— Я не хочу, чтобы мое платье стало зеленым от травы, — сказала Николь.
— Дай мне твою тарелку, — попросил Клэй и поставил свою на землю рядом с собой. Потом взял Николь за руку и усадил к себе на колени.
— Клэй! — сказала она, пытаясь вырваться. Но он крепко держал ее. — Клэй, прошу тебя. Вокруг люди.
— Никому до нас нет никакого дела, — сказал он, жарко дыша ей в ухо. — Их больше интересует еда, чем то, чем мы занимаемся.
— Ты пьян? — спросила Николь, отпрянув от него.
Он рассмеялся:
— Ты говоришь, как и положено жене. Да, немного пьян. А ты трезва как стеклышко. Мне это не нравится. Знала бы ты, как восхитительна бываешь, когда выпьешь. — Он поцеловал ее в кончик носа, потом схватил кружку с ромовым пуншем. — Ну-ка выпей!
— Нет! Я не хочу опьянеть!
— Я буду держать кружку у твоих губ. Тебе придется либо сделать глоток, либо испортить платье.
Клэй смотрел на нее с подкупающей улыбкой, словно озорной мальчишка, а ей очень хотелось пить. Пунш был великолепен. Его готовили из трех различных сортов рома и четырех фруктовых соков. В нем плавали кусочки льда. Пунш сразу ударил ей в голову, и она расслабилась.
— Ну как?
Она взглянула на него из-под густых ресниц.
— Ты здесь самый красивый мужчина, — мечтательно произнесла Николь.

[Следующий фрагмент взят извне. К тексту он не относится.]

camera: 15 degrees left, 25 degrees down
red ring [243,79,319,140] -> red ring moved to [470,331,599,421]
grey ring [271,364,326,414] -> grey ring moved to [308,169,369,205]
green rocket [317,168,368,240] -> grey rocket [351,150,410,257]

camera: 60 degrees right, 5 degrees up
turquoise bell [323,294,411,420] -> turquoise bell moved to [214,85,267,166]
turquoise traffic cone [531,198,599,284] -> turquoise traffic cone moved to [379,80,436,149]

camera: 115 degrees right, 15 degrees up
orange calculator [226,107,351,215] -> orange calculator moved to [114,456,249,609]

— Красивее, чем Стивен Шоу?
— Ты имеешь в виду блондина с ямочкой на подбородке?
Клэй скорчил гримасу.
— Могла бы сказать, что понятия не имеешь, о ком идет речь. Возьми, — сказал он, подав ей тарелку, — съешь что-нибудь. Я думал, француженки не пьянеют так быстро.
Она положила голову ему на плечо.
— Ну-ка сядь, — строго сказал он и поднес к ее рту кусок кукурузной лепешки. — Ты говорила, что голодна. — Взгляд, которым она его одарила, заставил его заерзать и сменить положение ног. — Ешь! — приказал он.

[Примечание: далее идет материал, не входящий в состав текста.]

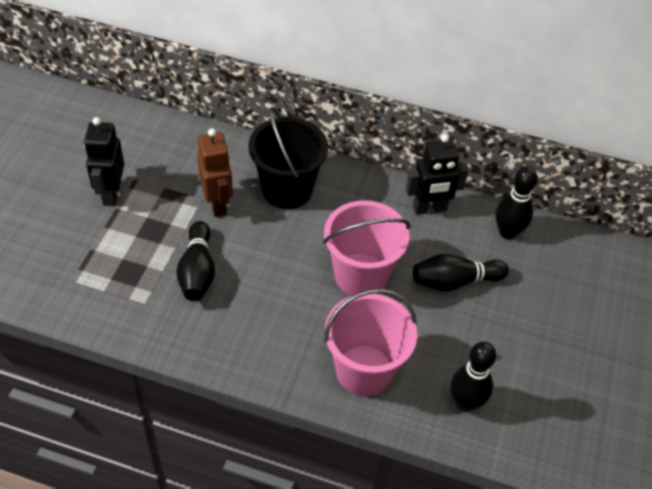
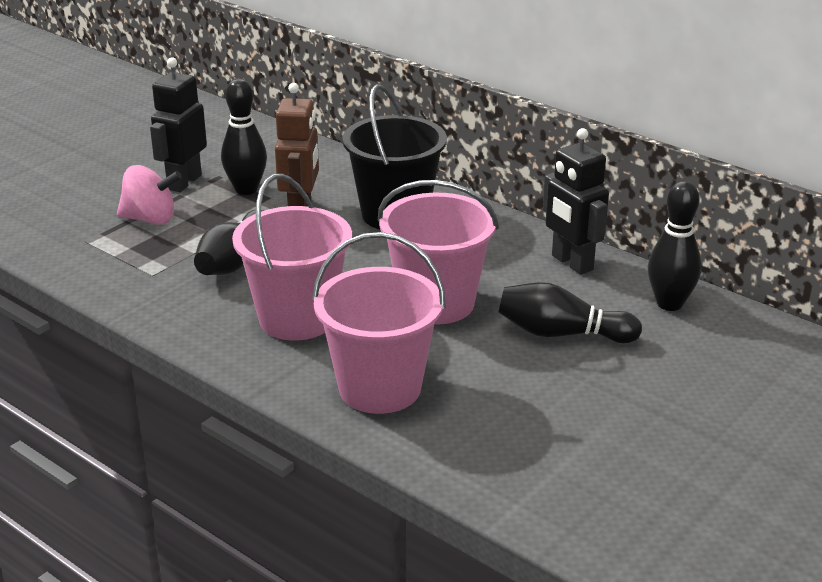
camera: 25 degrees right, 20 degrees down
black robot [406,134,469,215] -> black robot turned 45 degrees clockwise [543,128,609,275]
black bowling pin [451,342,496,412] -> black bowling pin moved to [221,79,267,195]
none -> pink spinning top [117,165,182,225]
none -> pink bucket [232,173,352,341]

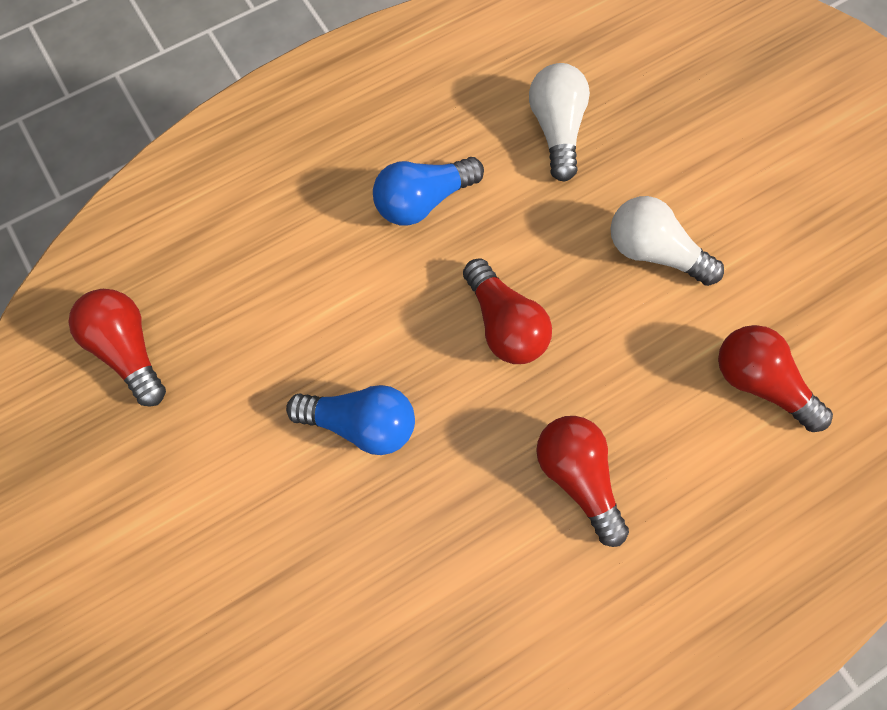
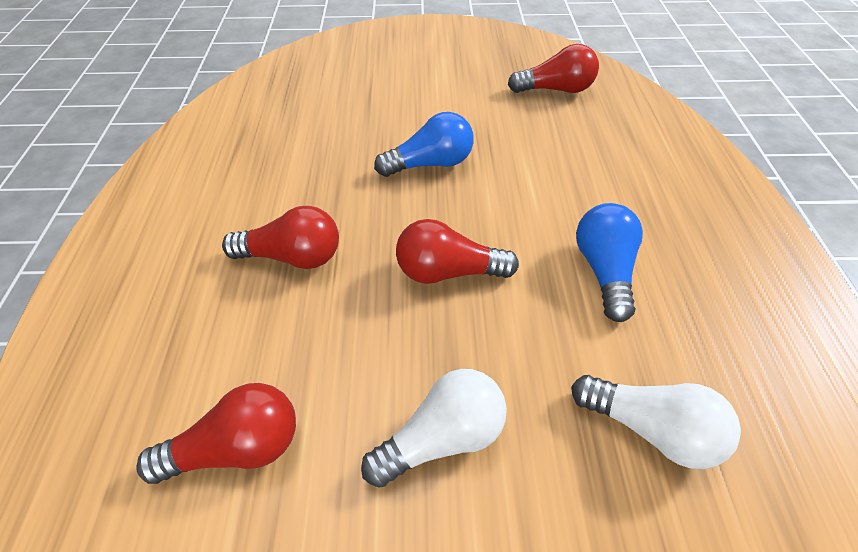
camera: 120 degrees right, 20 degrees down
blue light bulb [286,385,415,455] -> blue light bulb turned 150 degrees counterclockwise [374,112,474,177]

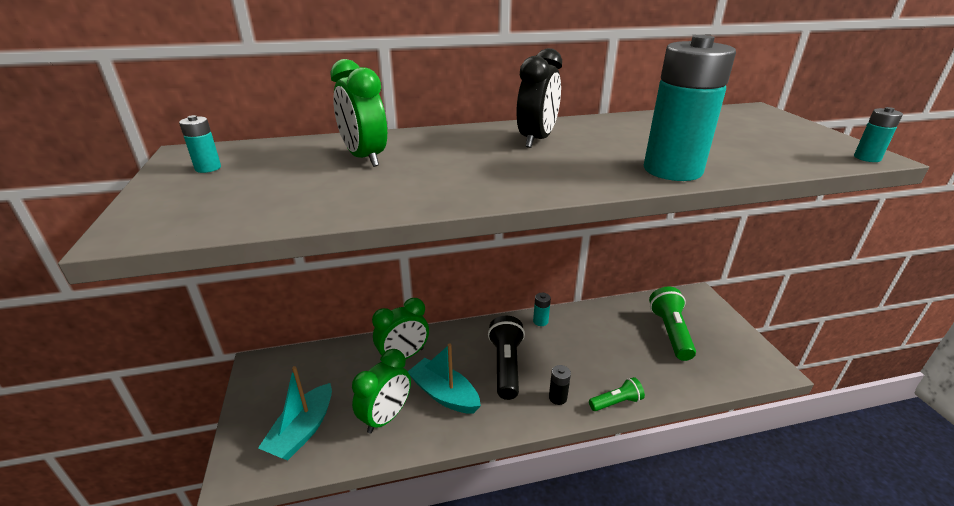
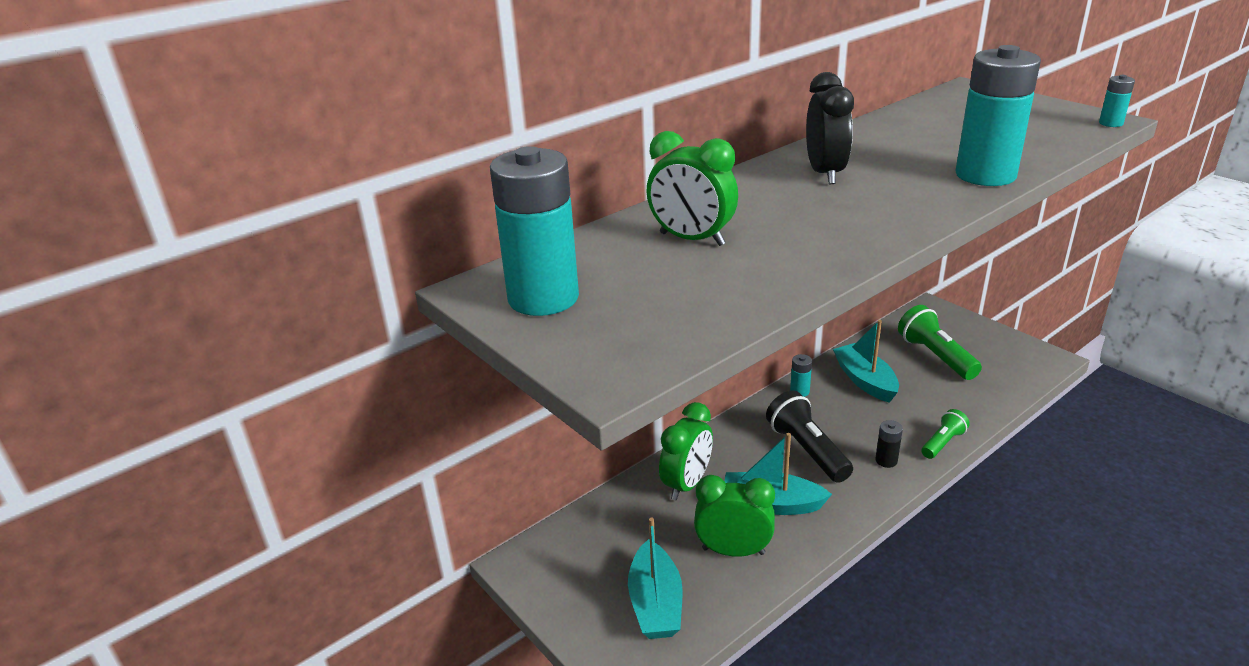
camera: 25 degrees left, 0 degrees up
turquoise battery [179,115,221,173] -> turquoise battery [490,146,579,316], size x2.35
green clock [352,349,411,434] -> green clock turned 90 degrees counterclockwise [694,475,775,557]
none -> turquoise boat [833,320,899,403]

Николь неохотно переключила внимание на еду, но сидеть у него на коленях было приятно.
— Мне понравились твои друзья, — сказала она, прожевав картофельный салат. — Скажи, а сегодня еще будут скачки?
— Нет, — ответил Клэй. — Мы обычно даем лошадям и жокеям возможность отдохнуть. Большинство гостей играют в карты, шахматы или в триктрак. А некоторые отыскивают в этом лабиринте, который Эллен называет домом, отведенные для них комнаты и ложатся подремать.
Николь некоторое время продолжила молча есть, потом взглянула на него:
— А мы что будем делать?
Клэй усмехнулся уголком губ:
— Думаю, надо дать тебе еще пунша, а потом спросить об этом у тебя.
Чуть помедлив, Николь взяла кружку с пуншем и, сделав большой глоток, поставила ее на землю. Потом вдруг сладко зевнула.
— Я с удовольствием… вздремнула бы.
Клэй снял с себя куртку, положил на землю и пересадил на него Николь. Заметив ее удивление, он легонько поцеловал ее в губы и объяснил:
— Поскольку мне придется проводить тебя через весь двор к дому, надо привести себя в приличное состояние.
Взгляд Николь скользнул вниз и уперся во внушительное утолщение, образовавшееся под лосинами Клэя. Она хихикнула.
— Ешь, бесенок ты этакий! — с напускной суровостью в голосе сказал он.
Несколько минут спустя Клэй отобрал у нее наполовину опустошенную тарелку и поставил Николь на ноги. Куртку он накинул на одно плечо.
— Эллен! — крикнул он, когда они приблизились к дому. — Какую комнату ты отвела для нас?
— Северо-восточное крыло, второй этаж, третья спальня, — не задумываясь ответила Эллен.
— Устал, Клэй? — насмешливо произнес кто-то из гостей. — Удивительно, что молодожены так быстро устают.
— Ты просто завидуешь, Генри! — крикнул через плечо Клэй.
— Клэй, — сказала Николь, когда они вошли в дом, — ты ставишь меня в неловкое положение.
— А ты бросаешь на меня такие взгляды, которые заставляют меня краснеть, — пробормотал он. Он повел ее за собой по бесчисленным коридорам. Николь успела мимоходом заметить странное смешение стилей меблировки и картин: от английского елизаветинского до американского примитивизма. Одни картины были достойны Версаля, другие оказались грубой мазней, как будто их намалевали дети.
Клэй непостижимым образом отыскал комнату. Он втащил Николь внутрь, ногой захлопнул за собой дверь и сразу же принялся жадно целовать ее, как будто не мог насытиться.